Early psychological studies on touch in France

Yvette Hatwell and Edouard Gentaz

In France, early psychological studies on touch belong to two domains which developed quite independently in the 18th, 19th and the first part of the 20th century. The first one concerned speculative (philosophical) and/or informal considerations made by practitioners and observers on the functioning of touch in early blind people, and more incidentally in cognitively impaired children. In the middle of the 19th century, studies on blindness led to the major invention by Louis Braille (1829 and 1837) of the raised-dot alphabet, universally used today, which allows early blind persons to have tactually access to written culture. The second trend is scientific and experimental. In the 19th century, this research concerned mainly the anatomy and physiology of somesthetic sensory receptors, neural pathways and cortical projections.
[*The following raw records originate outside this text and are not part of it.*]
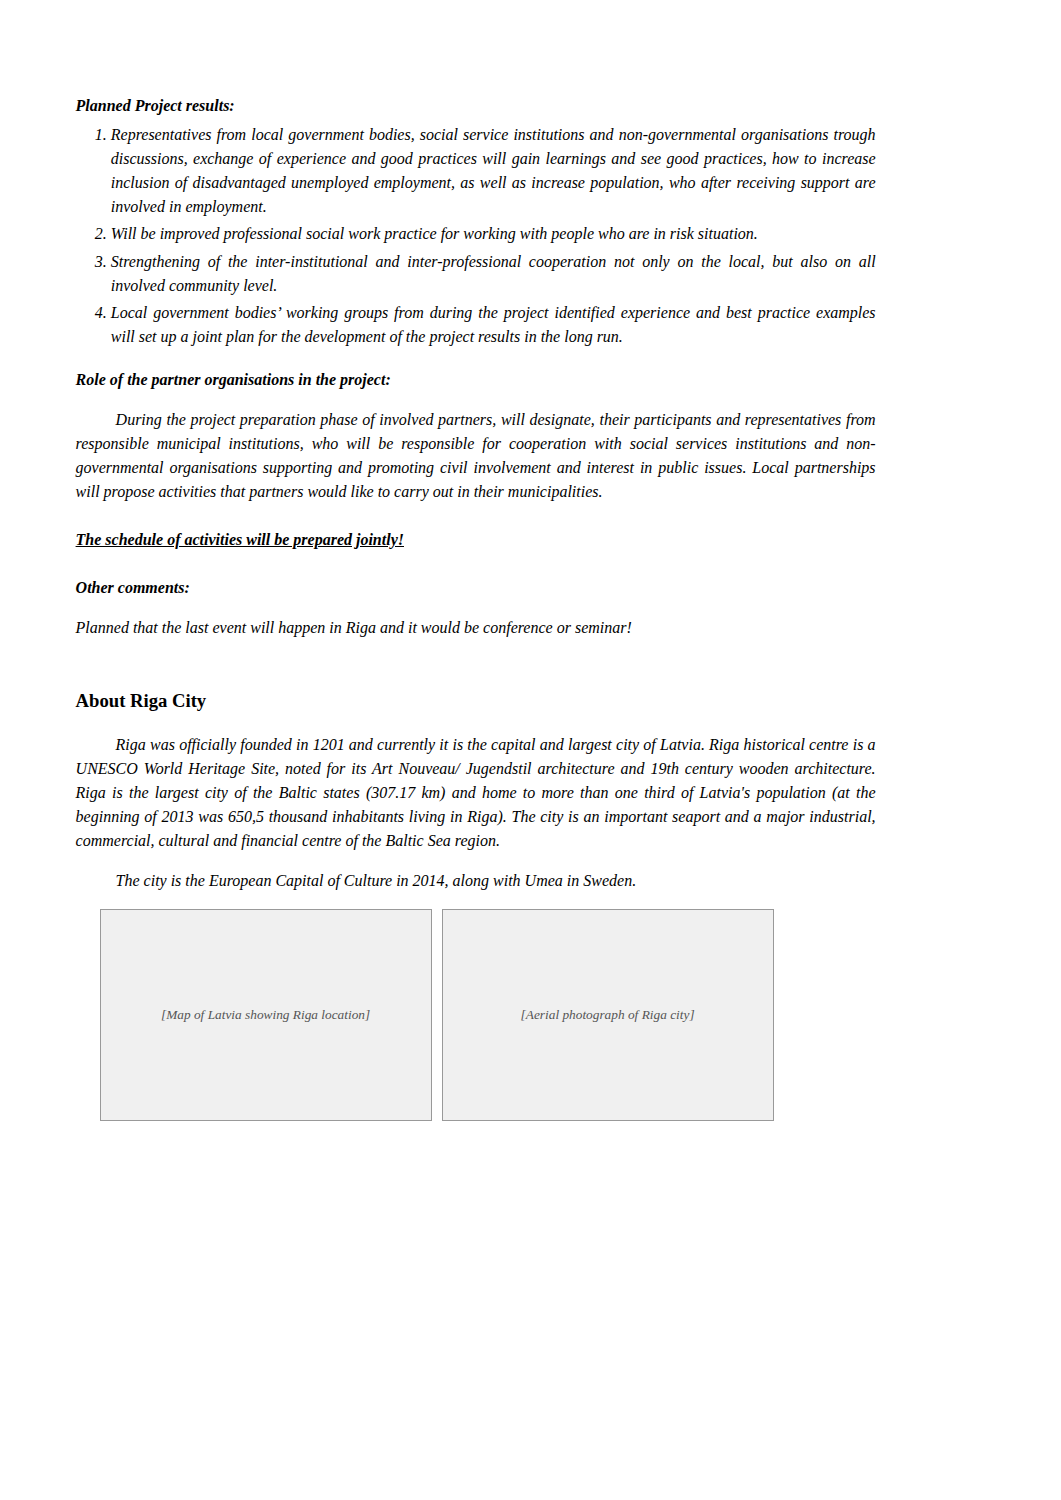Planned Project results:
Representatives from local government bodies, social service institutions and non-governmental organisations trough discussions, exchange of experience and good practices will gain learnings and see good practices, how to increase inclusion of disadvantaged unemployed employment, as well as increase population, who after receiving support are involved in employment.
Will be improved professional social work practice for working with people who are in risk situation.
Strengthening of the inter-institutional and inter-professional cooperation not only on the local, but also on all involved community level.
Local government bodies’ working groups from during the project identified experience and best practice examples will set up a joint plan for the development of the project results in the long run.
Role of the partner organisations in the project:
During the project preparation phase of involved partners, will designate, their participants and representatives from responsible municipal institutions, who will be responsible for cooperation with social services institutions and non-governmental organisations supporting and promoting civil involvement and interest in public issues. Local partnerships will propose activities that partners would like to carry out in their municipalities.
The schedule of activities will be prepared jointly!
Other comments:
Planned that the last event will happen in Riga and it would be conference or seminar!
About Riga City
Riga was officially founded in 1201 and currently it is the capital and largest city of Latvia. Riga historical centre is a UNESCO World Heritage Site, noted for its Art Nouveau/ Jugendstil architecture and 19th century wooden architecture. Riga is the largest city of the Baltic states (307.17 km) and home to more than one third of Latvia's population (at the beginning of 2013 was 650,5 thousand inhabitants living in Riga). The city is an important seaport and a major industrial, commercial, cultural and financial centre of the Baltic Sea region.
The city is the European Capital of Culture in 2014, along with Umea in Sweden.
[Map of Latvia showing Riga location]
[Aerial photograph of Riga city]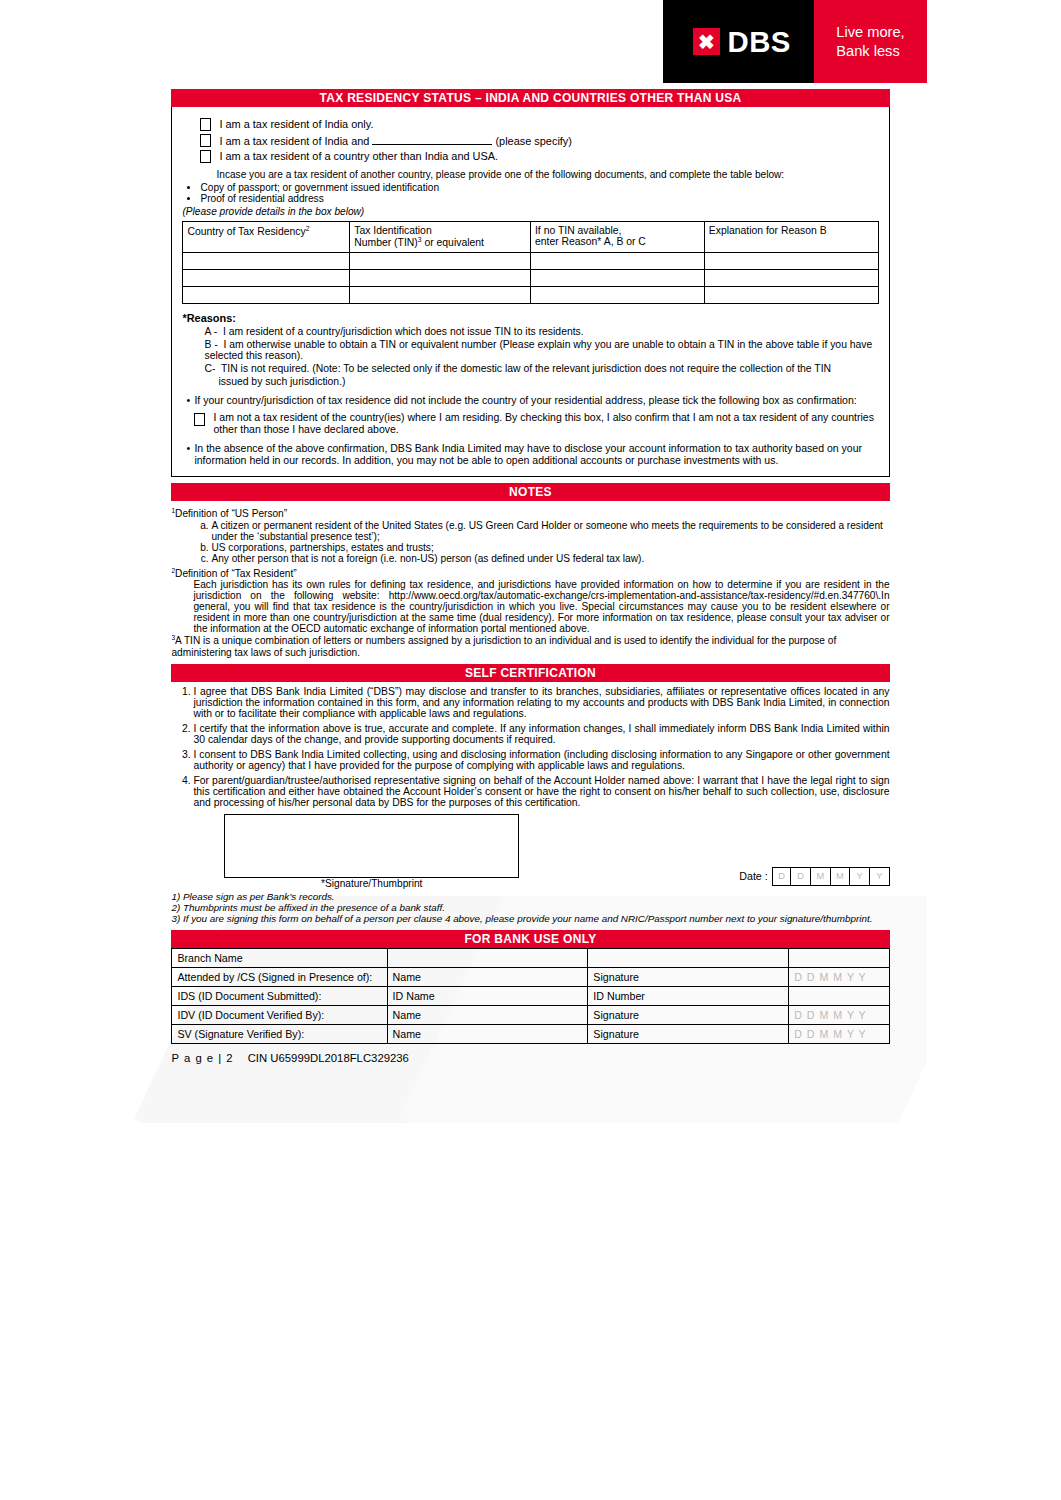✖DBS
Live more, Bank less
TAX RESIDENCY STATUS – INDIA AND COUNTRIES OTHER THAN USA
I am a tax resident of India only.
I am a tax resident of India and (please specify)
I am a tax resident of a country other than India and USA.
Incase you are a tax resident of another country, please provide one of the following documents, and complete the table below:
Copy of passport; or government issued identification
Proof of residential address
(Please provide details in the box below)
| Country of Tax Residency 2 | Tax Identification Number (TIN) 3 or equivalent | If no TIN available, enter Reason* A, B or C | Explanation for Reason B |
| --- | --- | --- | --- |
*Reasons:
A - I am resident of a country/jurisdiction which does not issue TIN to its residents.
B - I am otherwise unable to obtain a TIN or equivalent number (Please explain why you are unable to obtain a TIN in the above table if you have selected this reason).
C- TIN is not required. (Note: To be selected only if the domestic law of the relevant jurisdiction does not require the collection of the TIN
issued by such jurisdiction.)
•
If your country/jurisdiction of tax residence did not include the country of your residential address, please tick the following box as confirmation:
I am not a tax resident of the country(ies) where I am residing. By checking this box, I also confirm that I am not a tax resident of any countries other than those I have declared above.
•
In the absence of the above confirmation, DBS Bank India Limited may have to disclose your account information to tax authority based on your information held in our records. In addition, you may not be able to open additional accounts or purchase investments with us.
NOTES
1Definition of “US Person”
A citizen or permanent resident of the United States (e.g. US Green Card Holder or someone who meets the requirements to be considered a resident under the ‘substantial presence test’);
US corporations, partnerships, estates and trusts;
Any other person that is not a foreign (i.e. non-US) person (as defined under US federal tax law).
2Definition of “Tax Resident”
Each jurisdiction has its own rules for defining tax residence, and jurisdictions have provided information on how to determine if you are resident in the jurisdiction on the following website: http://www.oecd.org/tax/automatic-exchange/crs-implementation-and-assistance/tax-residency/#d.en.347760\.In general, you will find that tax residence is the country/jurisdiction in which you live. Special circumstances may cause you to be resident elsewhere or resident in more than one country/jurisdiction at the same time (dual residency). For more information on tax residence, please consult your tax adviser or the information at the OECD automatic exchange of information portal mentioned above.
3A TIN is a unique combination of letters or numbers assigned by a jurisdiction to an individual and is used to identify the individual for the purpose of administering tax laws of such jurisdiction.
SELF CERTIFICATION
I agree that DBS Bank India Limited (“DBS”) may disclose and transfer to its branches, subsidiaries, affiliates or representative offices located in any jurisdiction the information contained in this form, and any information relating to my accounts and products with DBS Bank India Limited, in connection with or to facilitate their compliance with applicable laws and regulations.
I certify that the information above is true, accurate and complete. If any information changes, I shall immediately inform DBS Bank India Limited within 30 calendar days of the change, and provide supporting documents if required.
I consent to DBS Bank India Limited collecting, using and disclosing information (including disclosing information to any Singapore or other government authority or agency) that I have provided for the purpose of complying with applicable laws and regulations.
For parent/guardian/trustee/authorised representative signing on behalf of the Account Holder named above: I warrant that I have the legal right to sign this certification and either have obtained the Account Holder’s consent or have the right to consent on his/her behalf to such collection, use, disclosure and processing of his/her personal data by DBS for the purposes of this certification.
*Signature/Thumbprint
Date : DDMMYY
1) Please sign as per Bank’s records.
2) Thumbprints must be affixed in the presence of a bank staff.
3) If you are signing this form on behalf of a person per clause 4 above, please provide your name and NRIC/Passport number next to your signature/thumbprint.
FOR BANK USE ONLY
| Branch Name | | | |
| Attended by /CS (Signed in Presence of): | Name | Signature | D D M M Y Y |
| IDS (ID Document Submitted): | ID Name | ID Number | |
| IDV (ID Document Verified By): | Name | Signature | D D M M Y Y |
| SV (Signature Verified By): | Name | Signature | D D M M Y Y |
P a g e | 2 CIN U65999DL2018FLC329236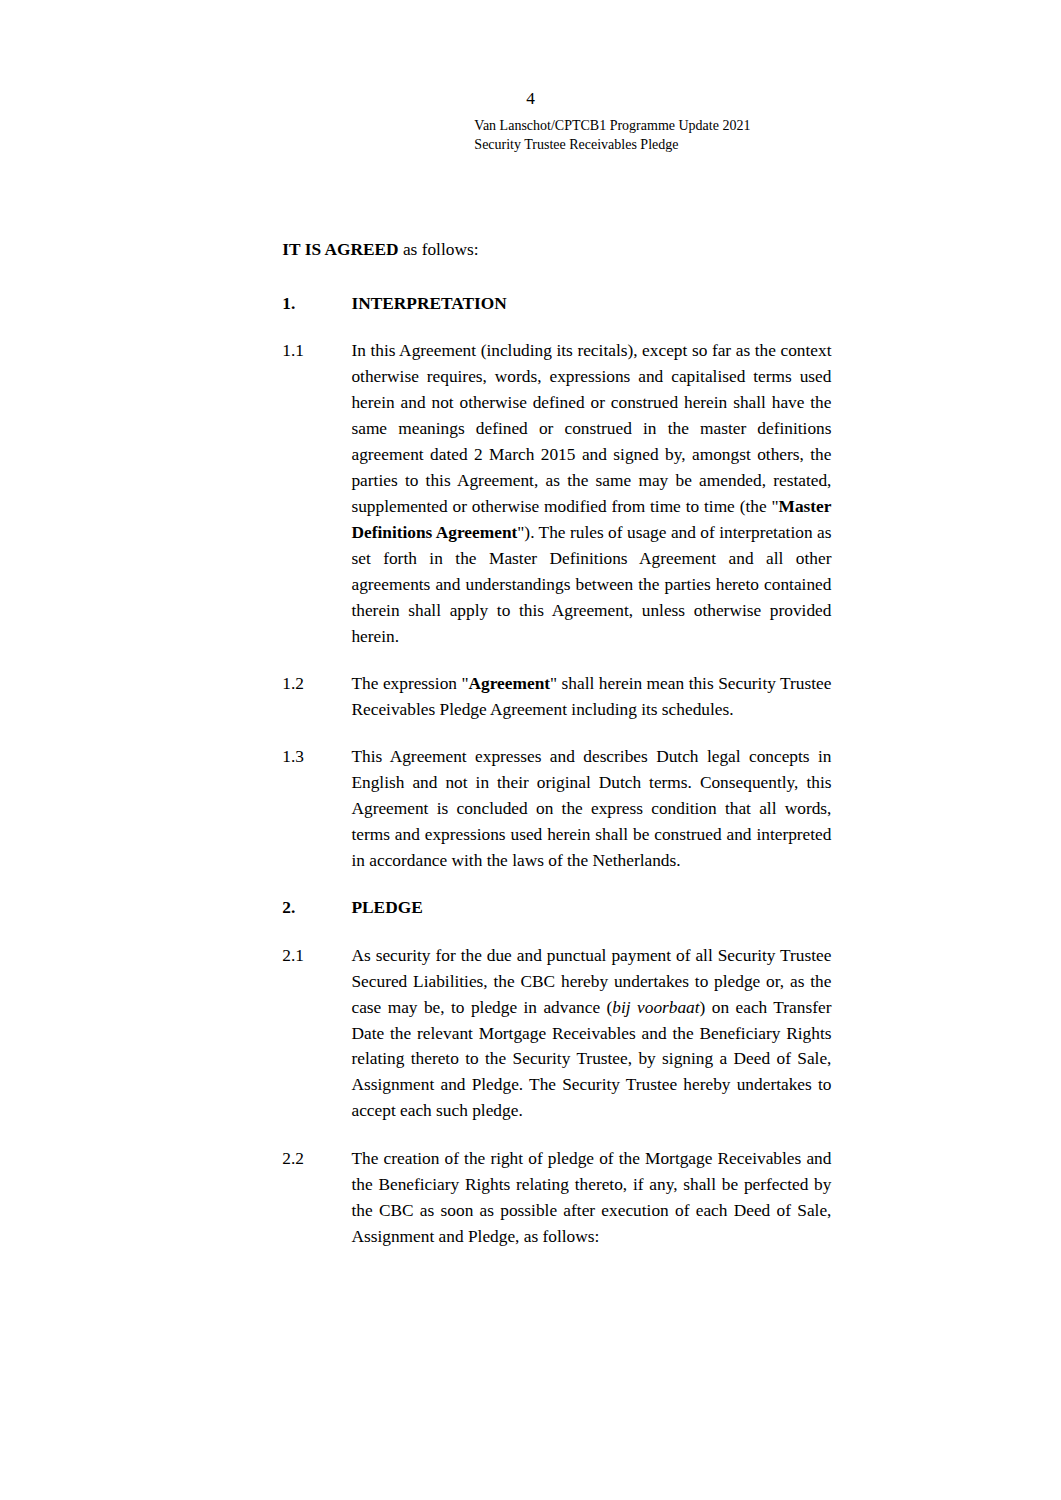4
Van Lanschot/CPTCB1 Programme Update 2021
Security Trustee Receivables Pledge
IT IS AGREED as follows:
1. INTERPRETATION
1.1
In this Agreement (including its recitals), except so far as the context otherwise requires, words, expressions and capitalised terms used herein and not otherwise defined or construed herein shall have the same meanings defined or construed in the master definitions agreement dated 2 March 2015 and signed by, amongst others, the parties to this Agreement, as the same may be amended, restated, supplemented or otherwise modified from time to time (the "Master Definitions Agreement"). The rules of usage and of interpretation as set forth in the Master Definitions Agreement and all other agreements and understandings between the parties hereto contained therein shall apply to this Agreement, unless otherwise provided herein.
1.2
The expression "Agreement" shall herein mean this Security Trustee Receivables Pledge Agreement including its schedules.
1.3
This Agreement expresses and describes Dutch legal concepts in English and not in their original Dutch terms. Consequently, this Agreement is concluded on the express condition that all words, terms and expressions used herein shall be construed and interpreted in accordance with the laws of the Netherlands.
2. PLEDGE
2.1
As security for the due and punctual payment of all Security Trustee Secured Liabilities, the CBC hereby undertakes to pledge or, as the case may be, to pledge in advance (bij voorbaat) on each Transfer Date the relevant Mortgage Receivables and the Beneficiary Rights relating thereto to the Security Trustee, by signing a Deed of Sale, Assignment and Pledge. The Security Trustee hereby undertakes to accept each such pledge.
2.2
The creation of the right of pledge of the Mortgage Receivables and the Beneficiary Rights relating thereto, if any, shall be perfected by the CBC as soon as possible after execution of each Deed of Sale, Assignment and Pledge, as follows: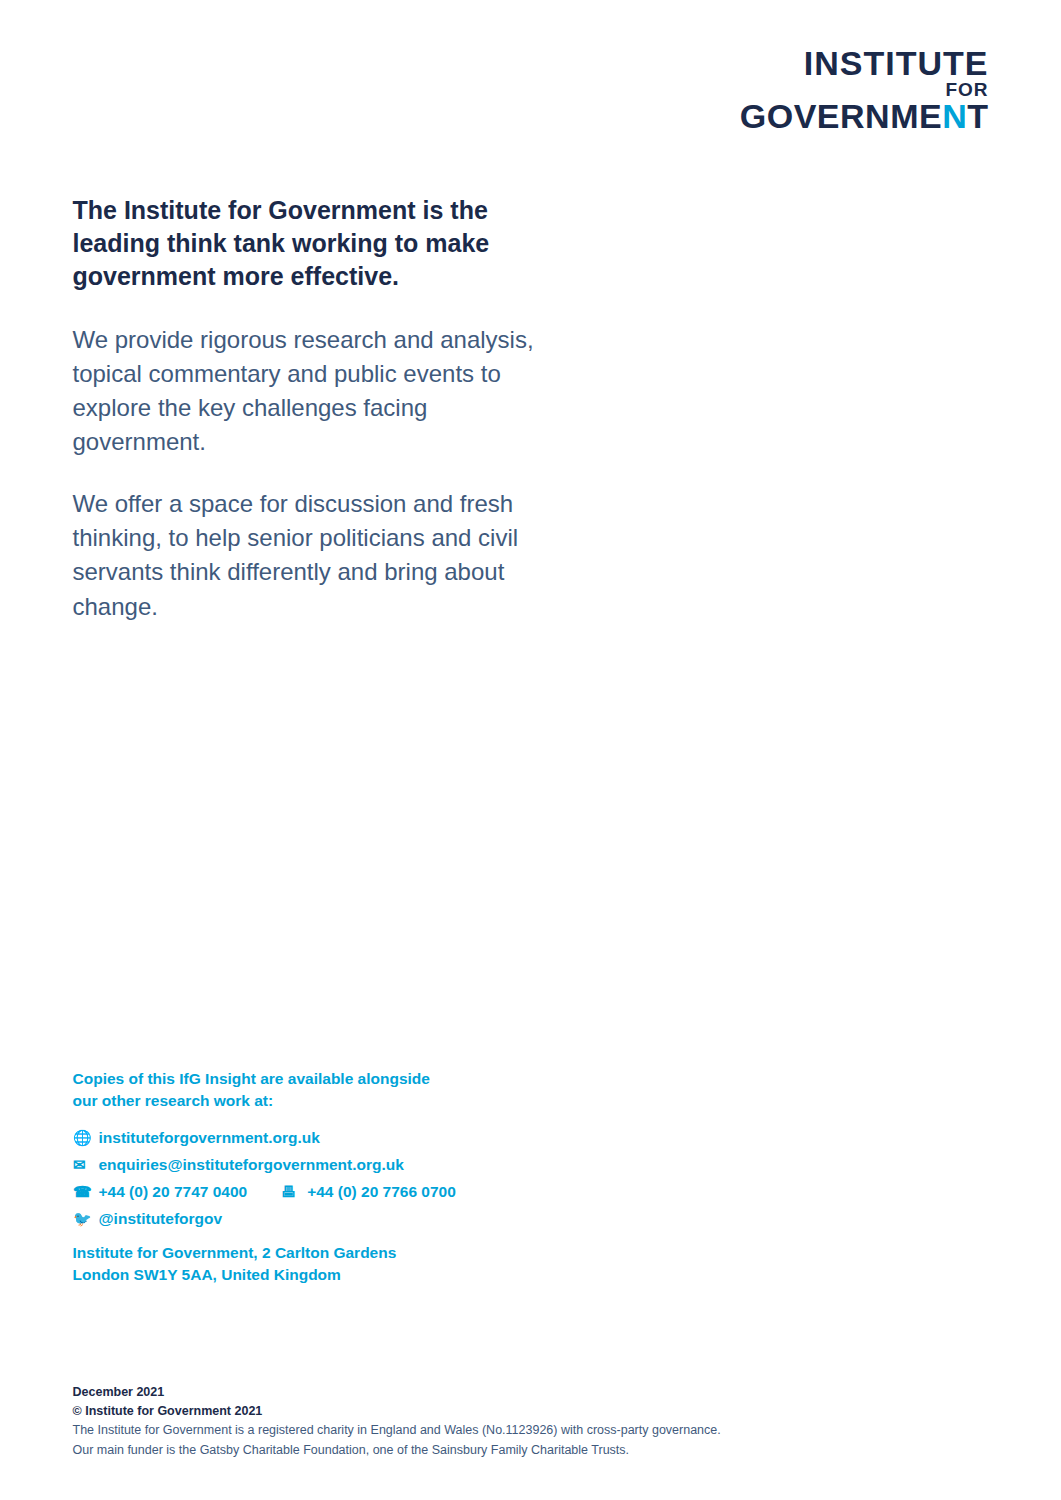INSTITUTE FOR GOVERNMENT
The Institute for Government is the leading think tank working to make government more effective.
We provide rigorous research and analysis, topical commentary and public events to explore the key challenges facing government.
We offer a space for discussion and fresh thinking, to help senior politicians and civil servants think differently and bring about change.
Copies of this IfG Insight are available alongside
our other research work at:
🌐instituteforgovernment.org.uk
✉enquiries@instituteforgovernment.org.uk
☎+44 (0) 20 7747 0400 🖶+44 (0) 20 7766 0700
🐦@instituteforgov
Institute for Government, 2 Carlton Gardens
London SW1Y 5AA, United Kingdom
December 2021
© Institute for Government 2021
The Institute for Government is a registered charity in England and Wales (No.1123926) with cross-party governance.
Our main funder is the Gatsby Charitable Foundation, one of the Sainsbury Family Charitable Trusts.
Simultaneously, the methodological bases for experimental sciences were established. Further, and especially during the first half of the 20th century, studies labelled ‘physiological psychology’ were introduced in the academic institutions in Paris. Finally, thanks to the French psychophysiologist and psychologist Henri Piéron (1881–1964), true experimental psychology appeared in France at the beginning of the 20th century. Regarding touch, these experimental works were mainly psychophysical and concerned the cutaneous and kinaesthetic sensibility of sighted adults, but higher levels of touch functioning were also studied. After the Second World War, the two trends mentioned above were associated and the experimental psychology of touch extended to blindness and sensory compensations [1, 2].

Early analyses of touch and touch-vision relations in blindness and education

Although the nature of the sensory experiences and the mental representations of complete congenitally blind people were already questioned in the Greek and Roman literature, thinking about blindness became central in a number of eminent philosophers’ writings during the 18th century (the ‘Enlightenment’). Initially, the reasons for this interest were not to provide practical help to the blind, but to obtain philosophical arguments challenging the dominant inneist conception of the origin of knowledge proposed by Descartes and others. Later, this focus on the blind and the observation of the capabilities of some of them led to the search of how the use of touch could allow them to receive instruction and train for a job.